Asked by Anonymous

Are all the substatements in the following statement correct?

A complex sentence has one independent clause (sentence) and at least one dependant clause.
A dependent clause has a subject and a verb, but is not a complete thought, so it cannot stand alone.
These two clauses are joined by a marker word, like: after, although, as, as if, because, before, even if, even though, if, in order to, since, though, unless, until, whatever, when, whenever, whether, and while.
An example is: "He went to the party after he did his chores."
True

False

All Answers 1

Answered by GPT-5 mini AI
False.

Most of the points are basically right, but there are important exceptions and omissions:

- A complex sentence does normally have one independent clause and at least one dependent (subordinate) clause — correct.
- It is true that many dependent clauses contain a subject and a verb and cannot stand alone, but not always: non‑finite subordinate clauses (infinitive clauses, -ing or -ed participial clauses) may lack an expressed subject or a finite verb yet are still dependent (e.g., "To win was his goal," "Walking down the street, he whistled").
- Dependent clauses are introduced by subordinating words, but the given list is not exhaustive.
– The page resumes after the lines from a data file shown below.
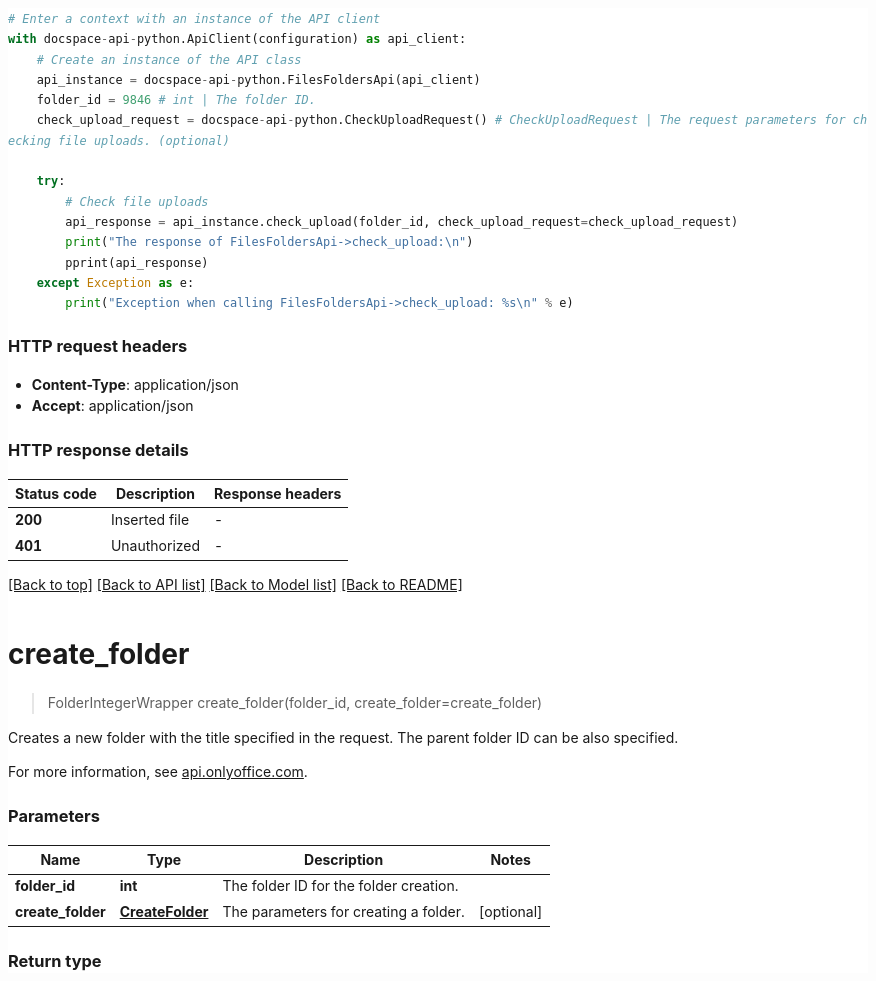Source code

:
 ```python
# Enter a context with an instance of the API client
with docspace-api-python.ApiClient(configuration) as api_client:
    # Create an instance of the API class
    api_instance = docspace-api-python.FilesFoldersApi(api_client)
    folder_id = 9846 # int | The folder ID.
    check_upload_request = docspace-api-python.CheckUploadRequest() # CheckUploadRequest | The request parameters for checking file uploads. (optional)

    try:
        # Check file uploads
        api_response = api_instance.check_upload(folder_id, check_upload_request=check_upload_request)
        print("The response of FilesFoldersApi->check_upload:\n")
        pprint(api_response)
    except Exception as e:
        print("Exception when calling FilesFoldersApi->check_upload: %s\n" % e)
```



### HTTP request headers

 - **Content-Type**: application/json
 - **Accept**: application/json


### HTTP response details

| Status code | Description | Response headers |
|-------------|-------------|------------------|
**200** | Inserted file |  -  |
**401** | Unauthorized |  -  |

[[Back to top]](#) [[Back to API list]](../README.md#documentation-for-api-endpoints) [[Back to Model list]](../README.md#documentation-for-models) [[Back to README]](../README.md)

# **create_folder**
> FolderIntegerWrapper create_folder(folder_id, create_folder=create_folder)

Creates a new folder with the title specified in the request. The parent folder ID can be also specified.

For more information, see [api.onlyoffice.com]().

### Parameters


Name | Type | Description  | Notes
------------- | ------------- | ------------- | -------------
 **folder_id** | **int**| The folder ID for the folder creation. | 
 **create_folder** | [**CreateFolder**](CreateFolder.md)| The parameters for creating a folder. | [optional] 

### Return type
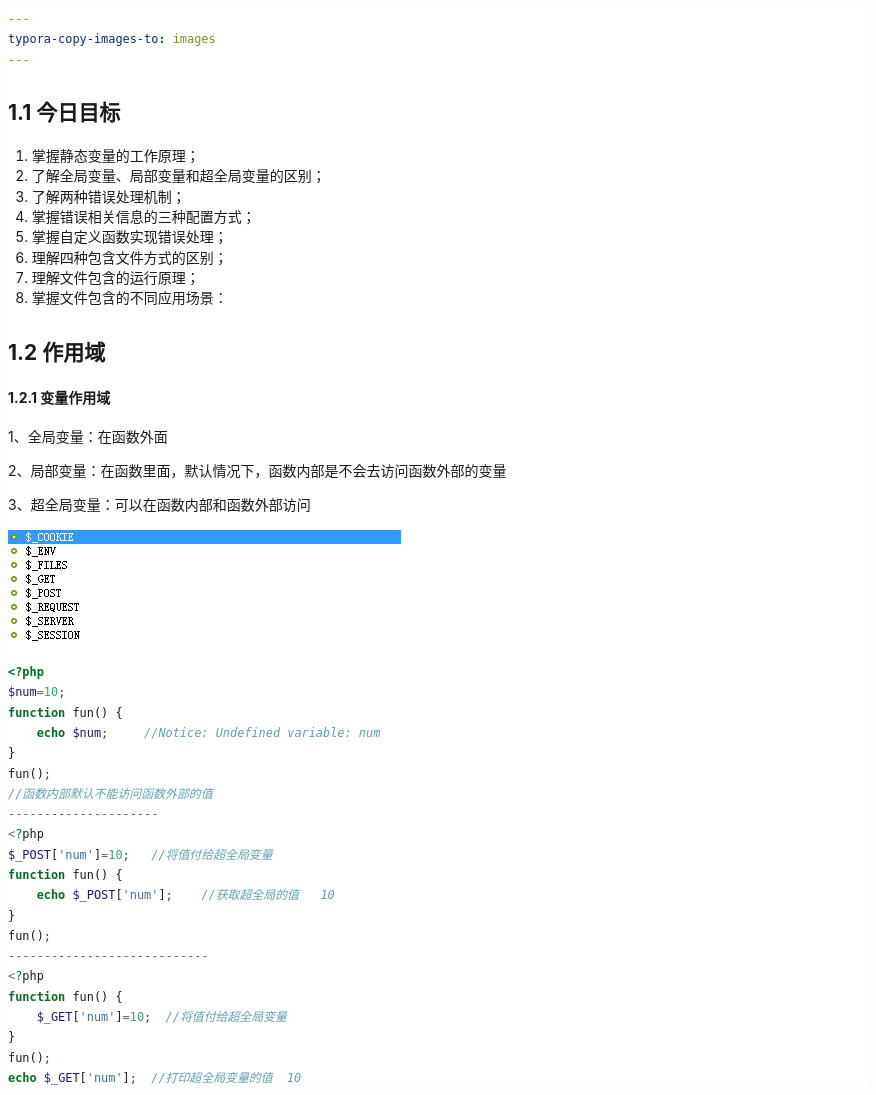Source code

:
 ```yaml
---
typora-copy-images-to: images
---
```


## 1.1  今日目标

1. 掌握静态变量的工作原理；
2. 了解全局变量、局部变量和超全局变量的区别；
3. 了解两种错误处理机制；
4. 掌握错误相关信息的三种配置方式；
5. 掌握自定义函数实现错误处理；
6. 理解四种包含文件方式的区别；
7. 理解文件包含的运行原理；
8. 掌握文件包含的不同应用场景：

## 1.2  作用域

#### 1.2.1 变量作用域

1、全局变量：在函数外面

2、局部变量：在函数里面，默认情况下，函数内部是不会去访问函数外部的变量

3、超全局变量：可以在函数内部和函数外部访问

 ![1559615291159](images/1559615291159.png)

```PHP
<?php
$num=10;   
function fun() {
    echo $num;     //Notice: Undefined variable: num  
}
fun();
//函数内部默认不能访问函数外部的值
---------------------
<?php
$_POST['num']=10;   //将值付给超全局变量
function fun() {
    echo $_POST['num'];    //获取超全局的值   10
}
fun();
----------------------------
<?php
function fun() {
    $_GET['num']=10;  //将值付给超全局变量
}
fun();
echo $_GET['num'];  //打印超全局变量的值  10
```
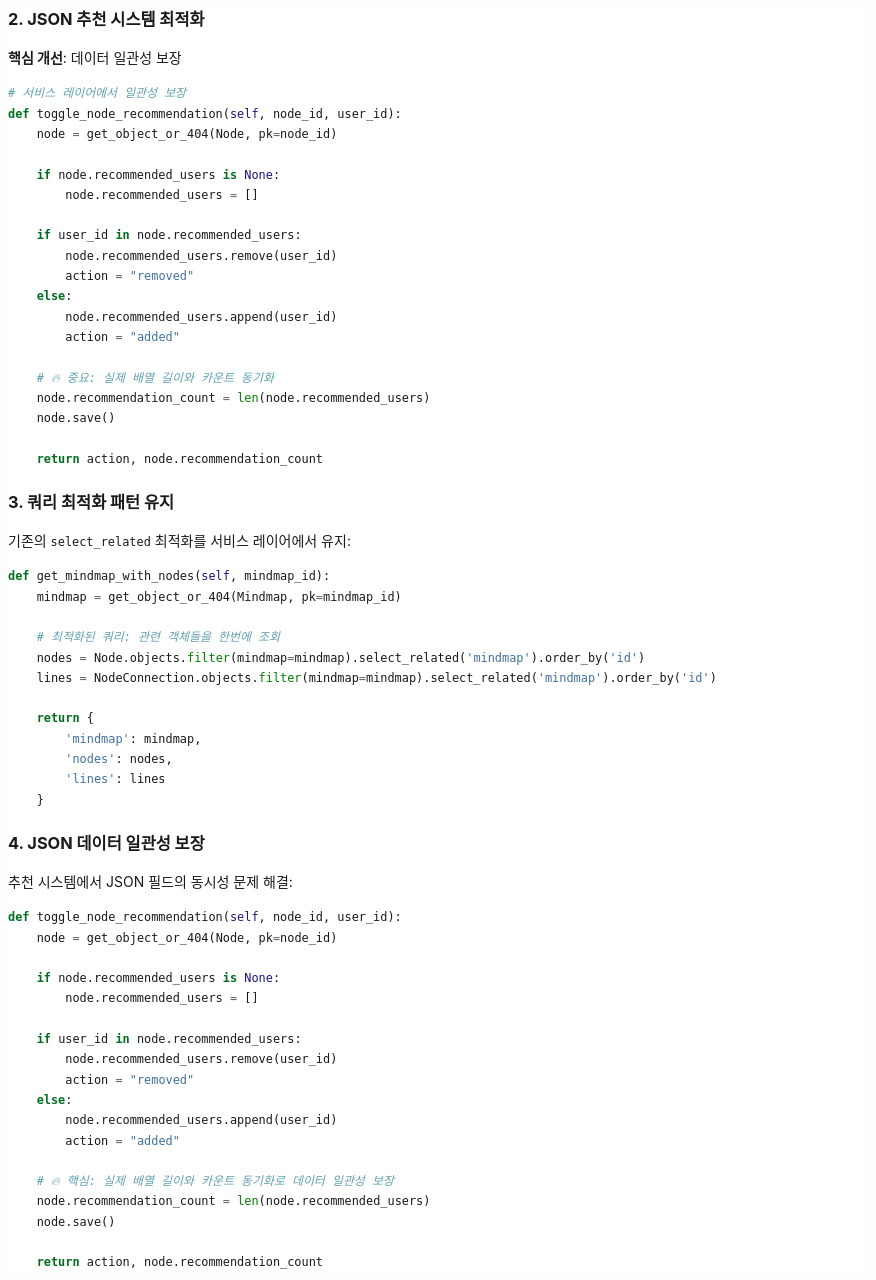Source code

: ### 2. JSON 추천 시스템 최적화
**핵심 개선**: 데이터 일관성 보장

```python
# 서비스 레이어에서 일관성 보장
def toggle_node_recommendation(self, node_id, user_id):
    node = get_object_or_404(Node, pk=node_id)
    
    if node.recommended_users is None:
        node.recommended_users = []
    
    if user_id in node.recommended_users:
        node.recommended_users.remove(user_id)
        action = "removed"
    else:
        node.recommended_users.append(user_id)
        action = "added"
    
    # 🔥 중요: 실제 배열 길이와 카운트 동기화
    node.recommendation_count = len(node.recommended_users)
    node.save()
    
    return action, node.recommendation_count
```

### 3. 쿼리 최적화 패턴 유지
기존의 `select_related` 최적화를 서비스 레이어에서 유지:

```python
def get_mindmap_with_nodes(self, mindmap_id):
    mindmap = get_object_or_404(Mindmap, pk=mindmap_id)
    
    # 최적화된 쿼리: 관련 객체들을 한번에 조회
    nodes = Node.objects.filter(mindmap=mindmap).select_related('mindmap').order_by('id')
    lines = NodeConnection.objects.filter(mindmap=mindmap).select_related('mindmap').order_by('id')
    
    return {
        'mindmap': mindmap,
        'nodes': nodes,
        'lines': lines
    }
```

### 4. JSON 데이터 일관성 보장
추천 시스템에서 JSON 필드의 동시성 문제 해결:

```python
def toggle_node_recommendation(self, node_id, user_id):
    node = get_object_or_404(Node, pk=node_id)
    
    if node.recommended_users is None:
        node.recommended_users = []
    
    if user_id in node.recommended_users:
        node.recommended_users.remove(user_id)
        action = "removed"
    else:
        node.recommended_users.append(user_id)
        action = "added"
    
    # 🔥 핵심: 실제 배열 길이와 카운트 동기화로 데이터 일관성 보장
    node.recommendation_count = len(node.recommended_users)
    node.save()
    
    return action, node.recommendation_count
```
Subordinate clauses can also begin with relative pronouns and complementizers such as who, which, that, whom, whose, where, etc.
- The example "He went to the party after he did his chores." is a correct example of a complex sentence.

A corrected short summary: A complex sentence contains one independent clause and at least one dependent clause. Dependent clauses are typically introduced by subordinating conjunctions or relative/complement words (e.g., after, because, that, who, which) and often—but not always—contain a subject and a (finite) verb.